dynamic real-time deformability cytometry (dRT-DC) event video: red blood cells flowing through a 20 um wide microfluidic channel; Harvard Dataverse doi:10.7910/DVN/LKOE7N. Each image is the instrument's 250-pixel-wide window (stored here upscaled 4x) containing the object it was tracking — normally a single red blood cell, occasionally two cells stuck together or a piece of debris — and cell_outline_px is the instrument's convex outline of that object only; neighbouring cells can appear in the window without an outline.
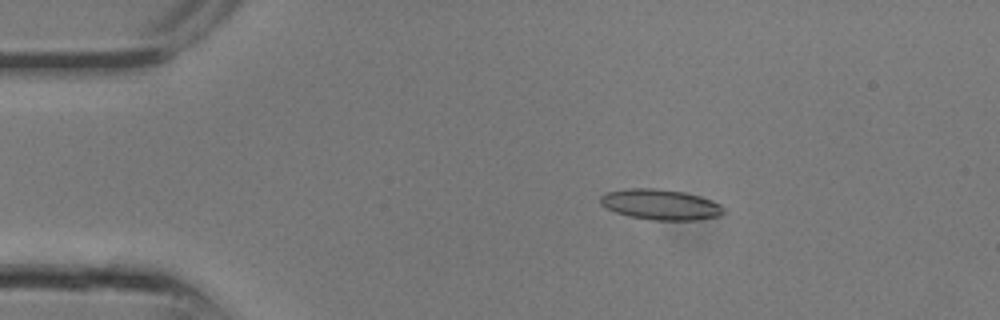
{"species": "common noctule bat (a hibernating species)", "species_latin": "Nyctalus noctula", "temperature_condition": "room temperature", "stored_images_in_passage": 9, "camera_frame_rate_fps": 3000, "um_per_image_px": 0.085, "animal": {"sex": "male", "body_mass_g": 13.3}, "frame": {"image": 1, "passage_image": 1, "time_ms": 0.0, "image_size_px": [1000, 320], "cell_outline_px": [[724, 212], [720, 216], [700, 220], [652, 220], [632, 216], [616, 212], [600, 204], [600, 196], [608, 192], [624, 188], [652, 188], [684, 192], [700, 196], [712, 200], [720, 204], [724, 208]], "centroid_in_image_um": [56.18, 17.38], "position_along_channel_um": 28.8, "area_um2": 21.91}}
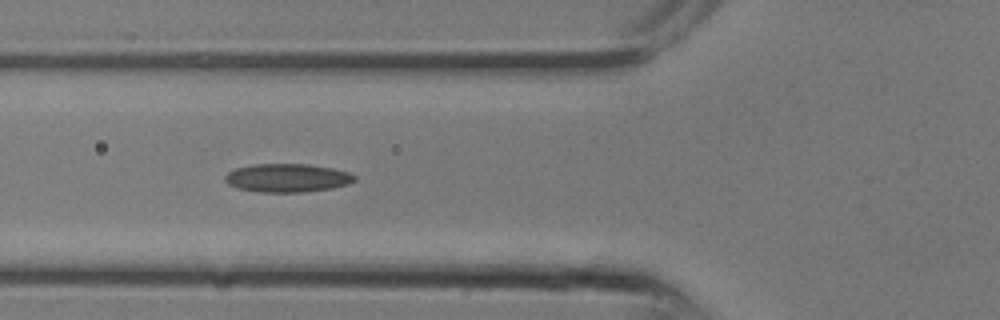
{"frame": {"image": 2, "passage_image": 6, "time_ms": 1.667, "image_size_px": [1000, 320], "cell_outline_px": [[356, 180], [348, 184], [332, 188], [304, 192], [260, 192], [240, 188], [228, 184], [224, 180], [224, 176], [228, 172], [236, 168], [252, 164], [308, 164], [332, 168], [348, 172], [356, 176]], "centroid_in_image_um": [24.42, 15.12], "position_along_channel_um": 101.4, "area_um2": 21.44}}
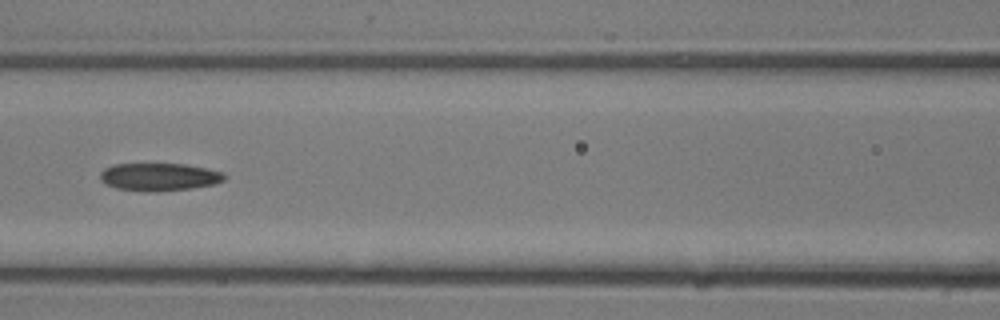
{"frame": {"image": 3, "passage_image": 8, "time_ms": 2.333, "image_size_px": [1000, 320], "cell_outline_px": [[224, 180], [216, 184], [192, 188], [156, 192], [144, 192], [116, 188], [100, 180], [100, 172], [104, 168], [112, 164], [184, 164], [224, 172]], "centroid_in_image_um": [13.51, 15.04], "position_along_channel_um": 153.1, "area_um2": 20.17}}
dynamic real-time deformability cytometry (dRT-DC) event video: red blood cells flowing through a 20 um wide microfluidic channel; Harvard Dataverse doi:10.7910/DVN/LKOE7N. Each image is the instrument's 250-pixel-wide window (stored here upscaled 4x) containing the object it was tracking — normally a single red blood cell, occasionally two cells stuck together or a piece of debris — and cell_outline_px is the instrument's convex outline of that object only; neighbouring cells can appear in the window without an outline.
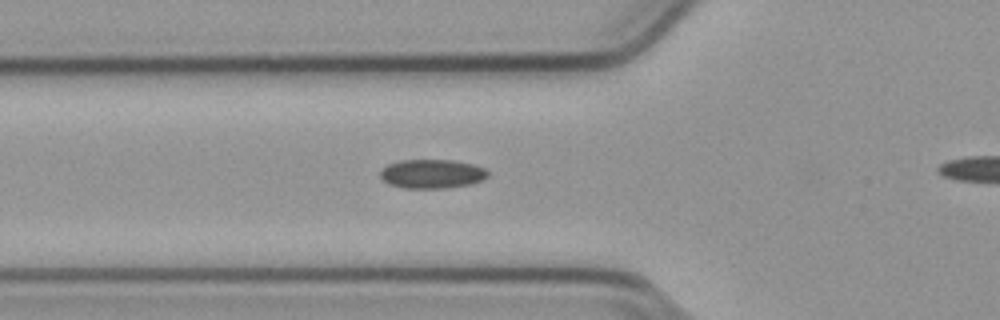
{"species": "common noctule bat (a hibernating species)", "species_latin": "Nyctalus noctula", "temperature_condition": "cold", "stored_images_in_passage": 34, "camera_frame_rate_fps": 3000, "um_per_image_px": 0.085, "animal": {"sex": "male", "body_mass_g": 23.1, "forearm_length_mm": 52.7}, "frame": {"image": 1, "passage_image": 6, "time_ms": 1.667, "image_size_px": [1000, 320], "cell_outline_px": [[488, 176], [472, 184], [444, 188], [404, 188], [388, 184], [380, 176], [380, 172], [388, 164], [404, 160], [452, 160], [472, 164], [484, 168], [488, 172]], "centroid_in_image_um": [36.72, 14.78], "position_along_channel_um": 89.1, "area_um2": 18.03}}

_GOAL_
Without including any picture, retype the entries exactly.

_EXPECTED ANSWER_
dynamic real-time deformability cytometry (dRT-DC) event video: red blood cells flowing through a 20 um wide microfluidic channel; Harvard Dataverse doi:10.7910/DVN/LKOE7N. Each image is the instrument's 250-pixel-wide window (stored here upscaled 4x) containing the object it was tracking — normally a single red blood cell, occasionally two cells stuck together or a piece of debris — and cell_outline_px is the instrument's convex outline of that object only; neighbouring cells can appear in the window without an outline.
{"species": "common noctule bat (a hibernating species)", "species_latin": "Nyctalus noctula", "temperature_condition": "room temperature", "stored_images_in_passage": 9, "camera_frame_rate_fps": 3000, "um_per_image_px": 0.085, "animal": {"sex": "male", "body_mass_g": 13.3}, "frame": {"image": 1, "passage_image": 1, "time_ms": 0.0, "image_size_px": [1000, 320], "cell_outline_px": [[724, 212], [720, 216], [700, 220], [652, 220], [632, 216], [616, 212], [600, 204], [600, 196], [608, 192], [624, 188], [652, 188], [684, 192], [700, 196], [712, 200], [720, 204], [724, 208]], "centroid_in_image_um": [56.18, 17.38], "position_along_channel_um": 28.8, "area_um2": 21.91}}
{"frame": {"image": 2, "passage_image": 6, "time_ms": 1.667, "image_size_px": [1000, 320], "cell_outline_px": [[356, 180], [348, 184], [332, 188], [304, 192], [260, 192], [240, 188], [228, 184], [224, 180], [224, 176], [228, 172], [236, 168], [252, 164], [308, 164], [332, 168], [348, 172], [356, 176]], "centroid_in_image_um": [24.42, 15.12], "position_along_channel_um": 101.4, "area_um2": 21.44}}
{"frame": {"image": 3, "passage_image": 8, "time_ms": 2.333, "image_size_px": [1000, 320], "cell_outline_px": [[224, 180], [216, 184], [192, 188], [156, 192], [144, 192], [116, 188], [100, 180], [100, 172], [104, 168], [112, 164], [184, 164], [224, 172]], "centroid_in_image_um": [13.51, 15.04], "position_along_channel_um": 153.1, "area_um2": 20.17}}
dynamic real-time deformability cytometry (dRT-DC) event video: red blood cells flowing through a 20 um wide microfluidic channel; Harvard Dataverse doi:10.7910/DVN/LKOE7N. Each image is the instrument's 250-pixel-wide window (stored here upscaled 4x) containing the object it was tracking — normally a single red blood cell, occasionally two cells stuck together or a piece of debris — and cell_outline_px is the instrument's convex outline of that object only; neighbouring cells can appear in the window without an outline.
{"species": "common noctule bat (a hibernating species)", "species_latin": "Nyctalus noctula", "temperature_condition": "cold", "stored_images_in_passage": 34, "camera_frame_rate_fps": 3000, "um_per_image_px": 0.085, "animal": {"sex": "male", "body_mass_g": 23.1, "forearm_length_mm": 52.7}, "frame": {"image": 1, "passage_image": 6, "time_ms": 1.667, "image_size_px": [1000, 320], "cell_outline_px": [[488, 176], [472, 184], [444, 188], [404, 188], [388, 184], [380, 176], [380, 172], [388, 164], [404, 160], [452, 160], [472, 164], [484, 168], [488, 172]], "centroid_in_image_um": [36.72, 14.78], "position_along_channel_um": 89.1, "area_um2": 18.03}}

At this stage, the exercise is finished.